Reproduce verbatim the lines in the listing below from the line with "Находящиеся в распоряжении органов местного" to the line with "Информация для населения (памятки, порядок", both included.

────

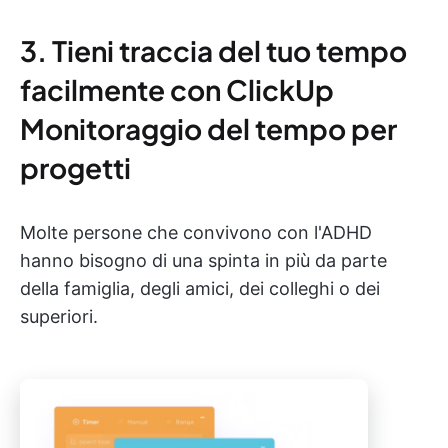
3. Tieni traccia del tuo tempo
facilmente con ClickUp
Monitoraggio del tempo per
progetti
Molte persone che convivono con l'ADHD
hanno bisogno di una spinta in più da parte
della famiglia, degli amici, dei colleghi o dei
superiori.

────

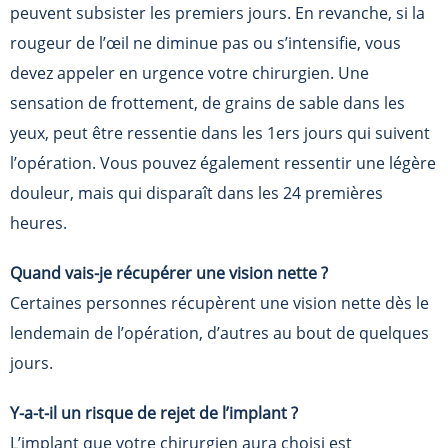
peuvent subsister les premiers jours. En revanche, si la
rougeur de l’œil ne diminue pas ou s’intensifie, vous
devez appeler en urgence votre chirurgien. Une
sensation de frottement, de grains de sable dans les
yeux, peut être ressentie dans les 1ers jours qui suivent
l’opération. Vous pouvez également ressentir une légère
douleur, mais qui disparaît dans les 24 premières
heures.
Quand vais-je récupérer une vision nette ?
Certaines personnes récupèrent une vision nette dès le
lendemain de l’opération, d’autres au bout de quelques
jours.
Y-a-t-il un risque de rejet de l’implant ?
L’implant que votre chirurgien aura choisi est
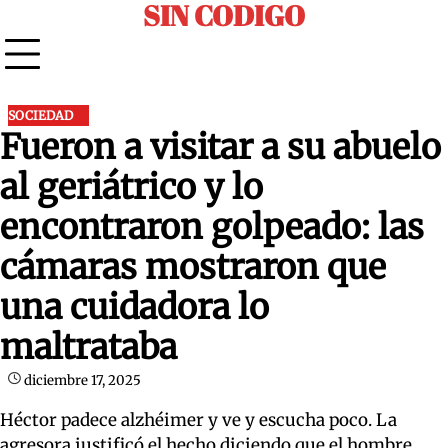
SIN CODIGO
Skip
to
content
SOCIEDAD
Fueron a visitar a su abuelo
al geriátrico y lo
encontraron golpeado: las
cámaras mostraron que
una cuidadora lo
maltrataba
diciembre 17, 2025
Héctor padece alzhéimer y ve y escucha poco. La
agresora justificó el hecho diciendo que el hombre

────

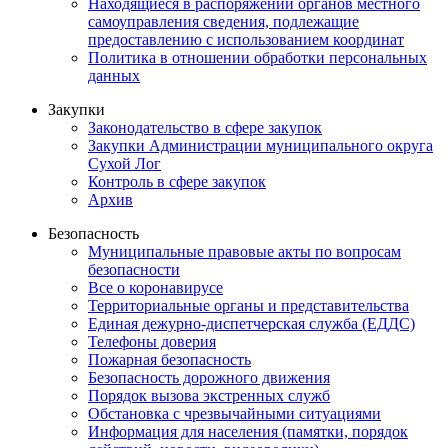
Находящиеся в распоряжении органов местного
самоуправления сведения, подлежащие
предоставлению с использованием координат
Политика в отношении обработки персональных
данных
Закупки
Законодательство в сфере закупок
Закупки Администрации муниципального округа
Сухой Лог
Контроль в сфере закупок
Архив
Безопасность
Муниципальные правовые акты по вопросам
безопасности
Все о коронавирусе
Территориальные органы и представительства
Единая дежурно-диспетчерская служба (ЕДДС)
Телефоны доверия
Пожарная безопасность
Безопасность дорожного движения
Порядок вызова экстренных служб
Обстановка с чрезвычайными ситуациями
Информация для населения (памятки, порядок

────

Exercise result:
Находящиеся в распоряжении органов местного
самоуправления сведения, подлежащие
предоставлению с использованием координат
Политика в отношении обработки персональных
данных
Закупки
Законодательство в сфере закупок
Закупки Администрации муниципального округа
Сухой Лог
Контроль в сфере закупок
Архив
Безопасность
Муниципальные правовые акты по вопросам
безопасности
Все о коронавирусе
Территориальные органы и представительства
Единая дежурно-диспетчерская служба (ЕДДС)
Телефоны доверия
Пожарная безопасность
Безопасность дорожного движения
Порядок вызова экстренных служб
Обстановка с чрезвычайными ситуациями
Информация для населения (памятки, порядок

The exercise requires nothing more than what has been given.